The Kentuckian, a veteran of high-stakes dealmaking who hailed his chamber's pipeline-linked plan as a victory for his party before Boehner blasted it, urged House Republicans to "pass an extension that locks in the thousands of Keystone XL pipeline jobs, prevents any disruption in the payroll tax holiday or other expiring provisions, and allows Congress to work on a solution for the longer extensions."
The loss of McConnell's support leaves Boehner with nearly every other corner of the GOP urging him to view the pipeline provision as a plus and relent on the Senate's payroll tax-cut package.
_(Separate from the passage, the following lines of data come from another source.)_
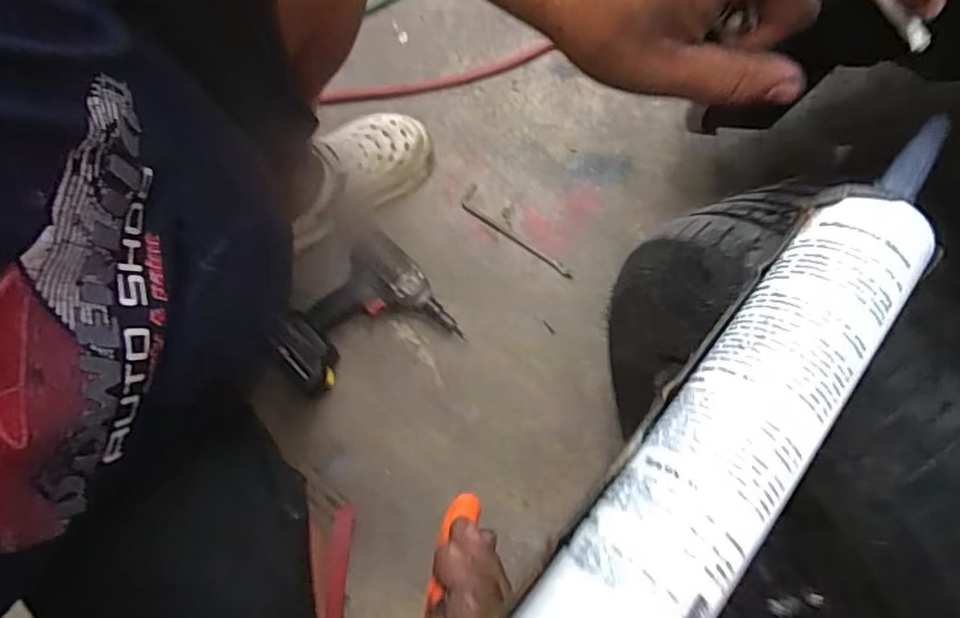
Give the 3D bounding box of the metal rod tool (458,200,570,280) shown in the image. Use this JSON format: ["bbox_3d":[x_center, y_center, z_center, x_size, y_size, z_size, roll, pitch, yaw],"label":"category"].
[{"bbox_3d":[0.053,-0.099,0.871,0.189,0.008,0.015,34,80,15],"label":"metal rod tool"}]

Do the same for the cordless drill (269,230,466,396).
[{"bbox_3d":[-0.166,0.017,0.823,0.218,0.086,0.181,-34,77,-4],"label":"cordless drill"}]

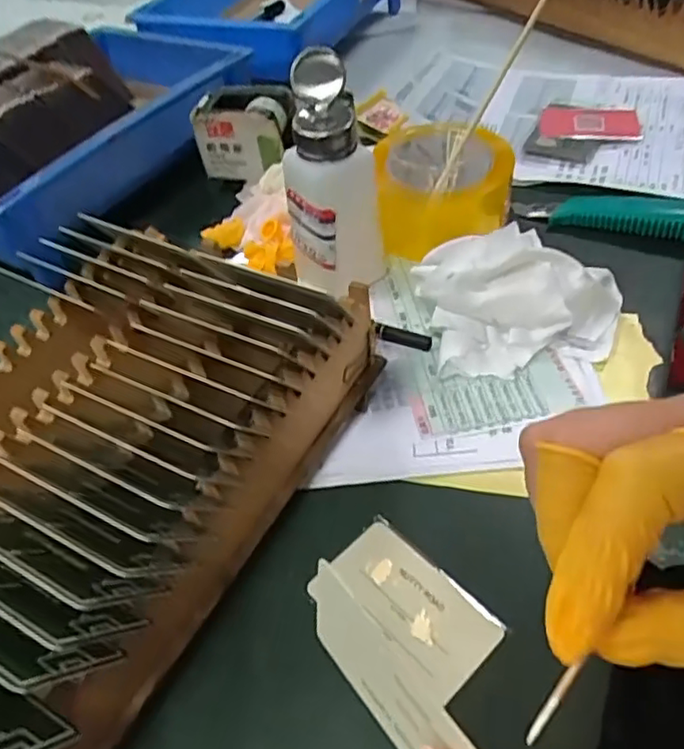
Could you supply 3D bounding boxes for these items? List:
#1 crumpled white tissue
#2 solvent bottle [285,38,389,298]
[{"bbox_3d":[0.118,-0.050,0.401,0.132,0.062,0.079,-2,48,4],"label":"crumpled white tissue"},{"bbox_3d":[-0.007,-0.132,0.414,0.061,0.127,0.067,-5,48,2],"label":"solvent bottle"}]

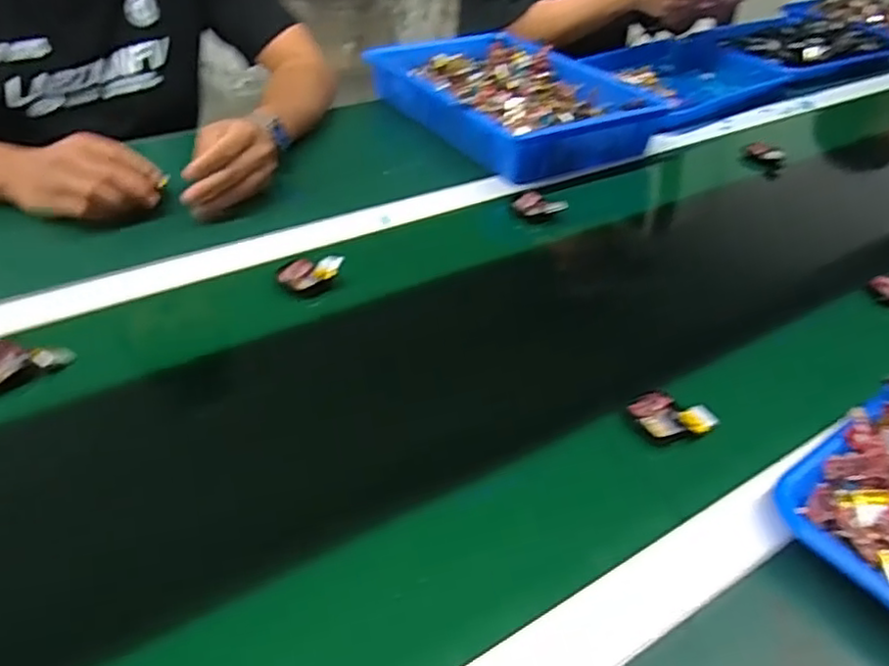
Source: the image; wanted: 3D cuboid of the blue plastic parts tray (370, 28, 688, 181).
[{"bbox_3d":[0.078,-0.316,0.888,0.251,0.058,0.367,-23,45,-31],"label":"blue plastic parts tray"}]

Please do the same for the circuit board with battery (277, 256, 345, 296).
[{"bbox_3d":[-0.119,-0.053,0.591,0.055,0.025,0.028,-8,39,-15],"label":"circuit board with battery"}]

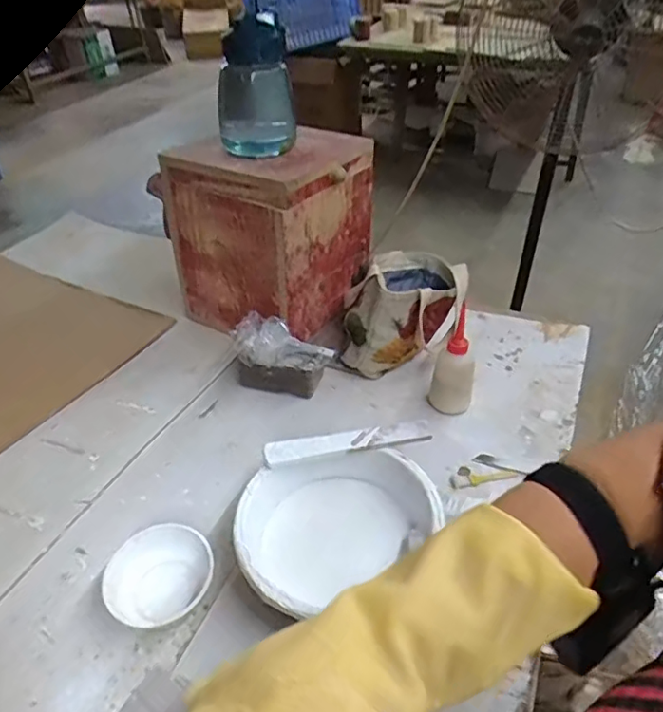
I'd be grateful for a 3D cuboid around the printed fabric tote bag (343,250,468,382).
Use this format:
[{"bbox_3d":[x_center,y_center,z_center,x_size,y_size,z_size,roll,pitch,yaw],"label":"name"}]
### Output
[{"bbox_3d":[0.122,-0.084,0.941,0.188,0.138,0.189,5,40,7],"label":"printed fabric tote bag"}]

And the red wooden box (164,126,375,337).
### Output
[{"bbox_3d":[-0.100,-0.213,0.977,0.255,0.297,0.249,25,46,28],"label":"red wooden box"}]

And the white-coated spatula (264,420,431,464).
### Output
[{"bbox_3d":[0.020,0.104,0.681,0.197,0.012,0.034,-8,40,-8],"label":"white-coated spatula"}]

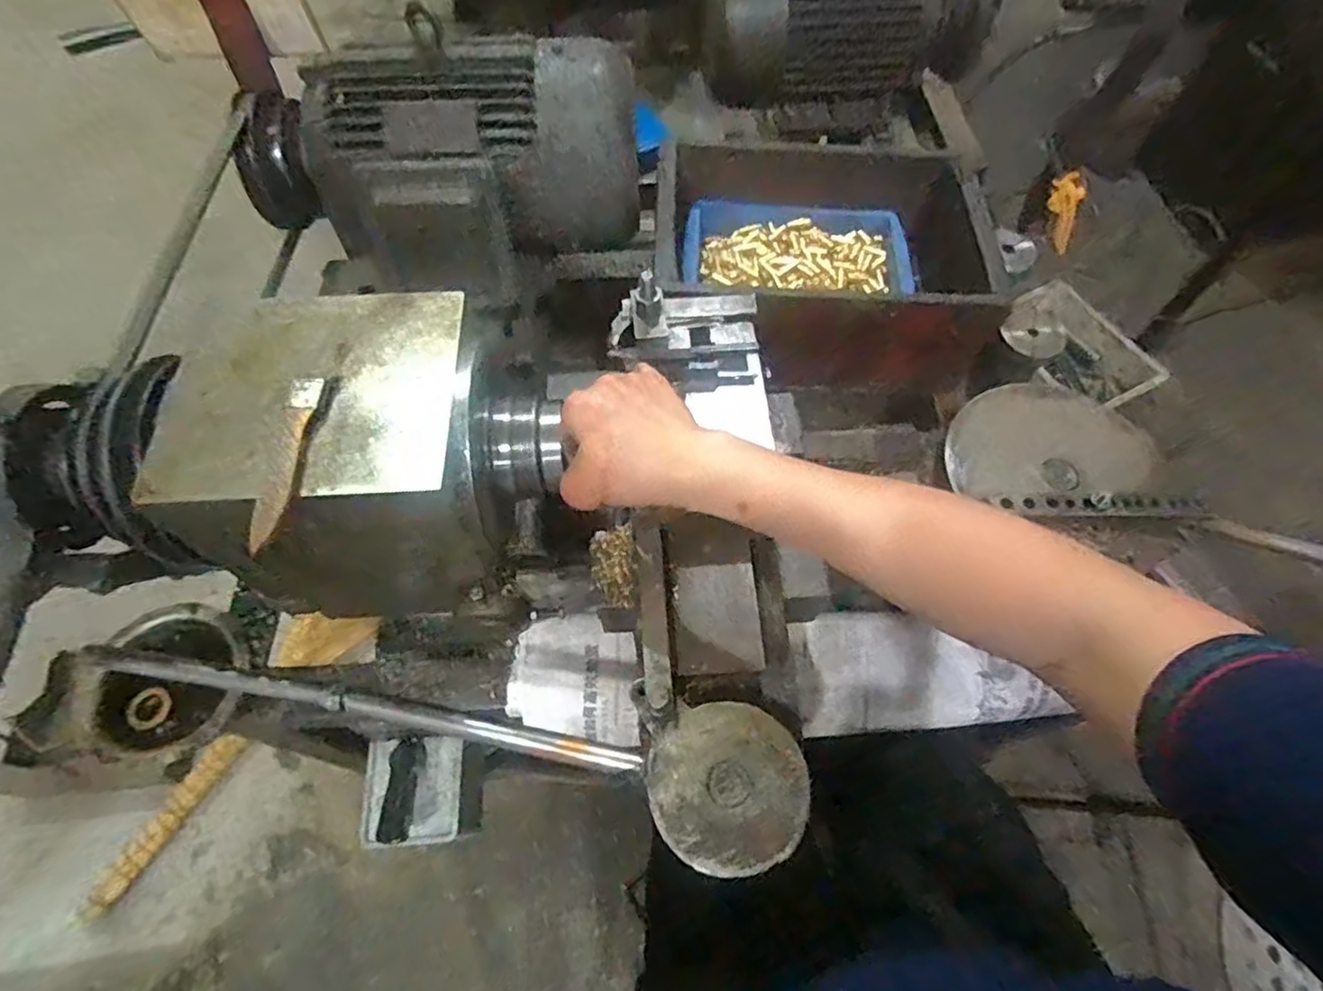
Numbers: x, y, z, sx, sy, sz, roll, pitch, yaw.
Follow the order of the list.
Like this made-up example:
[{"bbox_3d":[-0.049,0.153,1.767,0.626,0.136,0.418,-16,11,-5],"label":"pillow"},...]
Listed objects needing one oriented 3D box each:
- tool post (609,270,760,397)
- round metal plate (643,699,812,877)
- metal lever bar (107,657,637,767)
[{"bbox_3d":[0.020,-0.132,0.515,0.118,0.075,0.065,-3,61,-2],"label":"tool post"},{"bbox_3d":[0.042,0.183,0.416,0.096,0.009,0.097,0,60,0],"label":"round metal plate"},{"bbox_3d":[-0.207,0.147,0.455,0.391,0.017,0.014,10,61,5],"label":"metal lever bar"}]

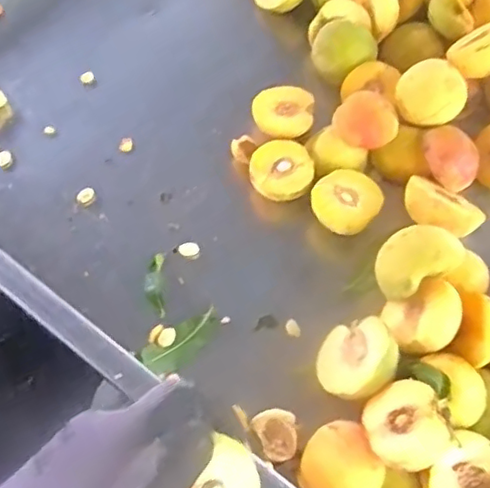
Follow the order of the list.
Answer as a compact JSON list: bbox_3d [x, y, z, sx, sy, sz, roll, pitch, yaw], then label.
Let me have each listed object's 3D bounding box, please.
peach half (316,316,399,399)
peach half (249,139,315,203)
[{"bbox_3d":[0.084,0.087,0.441,0.060,0.026,0.061,-6,46,41],"label":"peach half"},{"bbox_3d":[0.031,-0.060,0.531,0.052,0.031,0.053,-1,63,1],"label":"peach half"}]

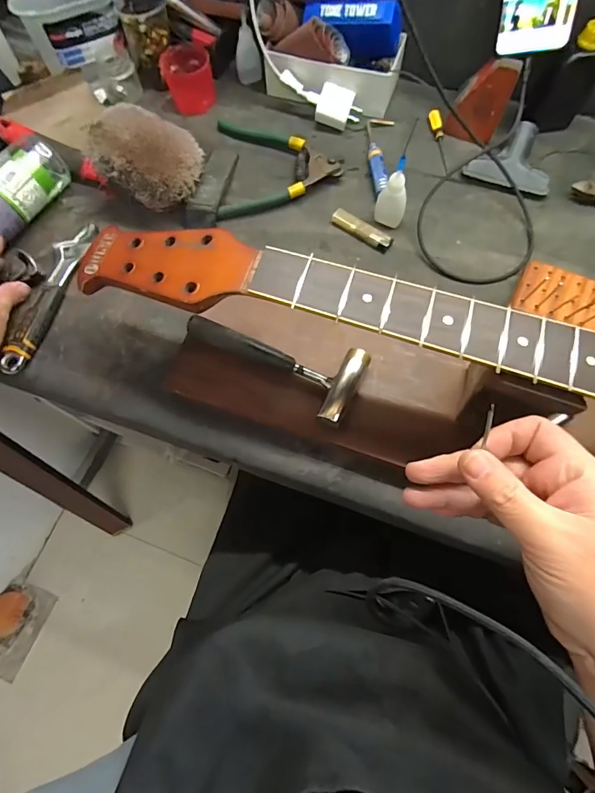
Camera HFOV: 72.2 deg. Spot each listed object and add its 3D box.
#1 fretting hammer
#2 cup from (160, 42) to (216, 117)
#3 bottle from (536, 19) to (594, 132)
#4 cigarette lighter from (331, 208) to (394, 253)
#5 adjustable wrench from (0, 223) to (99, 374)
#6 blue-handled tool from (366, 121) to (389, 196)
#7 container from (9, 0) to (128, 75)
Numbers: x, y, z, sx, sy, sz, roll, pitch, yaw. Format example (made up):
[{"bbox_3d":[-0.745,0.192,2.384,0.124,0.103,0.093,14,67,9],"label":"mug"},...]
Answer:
[{"bbox_3d":[-0.023,-0.043,0.403,0.178,0.020,0.078,26,72,12],"label":"fretting hammer"},{"bbox_3d":[-0.153,-0.446,0.576,0.066,0.051,0.067,-1,69,2],"label":"cup"},{"bbox_3d":[0.332,-0.384,0.489,0.051,0.122,0.045,32,74,14],"label":"bottle"},{"bbox_3d":[0.076,-0.200,0.492,0.080,0.014,0.019,34,74,14],"label":"cigarette lighter"},{"bbox_3d":[-0.286,-0.122,0.467,0.036,0.021,0.205,10,70,7],"label":"adjustable wrench"},{"bbox_3d":[0.101,-0.312,0.531,0.017,0.016,0.128,-5,69,1],"label":"blue-handled tool"},{"bbox_3d":[-0.301,-0.517,0.554,0.131,0.066,0.114,-29,70,-8],"label":"container"}]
Republicans view that bill's 60-day deadline for an Obama administration decision on Keystone XL as a valuable chance to get the president on record spurning a sector of his base before his re-election -- either environmentalists who oppose the $7 billion project or labor unions who back it.
Greens who have campaigned to take down the 1,700-mile pipeline, citing the emissions and safety risk generated by the 800,000-plus barrels of Canadian oil sands crude it would carry each day to the Gulf Coast, are hoping that the White House seizes on the Republican effort to deny a permit for the pipeline (E&E Daily, Dec. 19).
Yet the Keystone XL provision remains caught in the tussle over the broader payroll tax-cut bill, on which Boehner showed no signs of relenting today.
As the speaker and his chosen negotiators reiterated their position at a morning news conference, Boehner called Obama to ask that White House economic advisers come to Capitol Hill for discussions on a yearlong extension of the tax cut. "The president declined the speaker's offer," Boehner's office said in a summary of the phone call.
Senate Majority Leader Harry Reid (D-Nev.) and his lieutenants say they would begin formal talks on Boehner's preferred yearlong extension as soon as he agrees to the two-month stopgap bill tied to Keystone XL, a major priority of the oil and gas industry. If no agreement is reached before Jan. 1, most working Americans would see their taxes go up.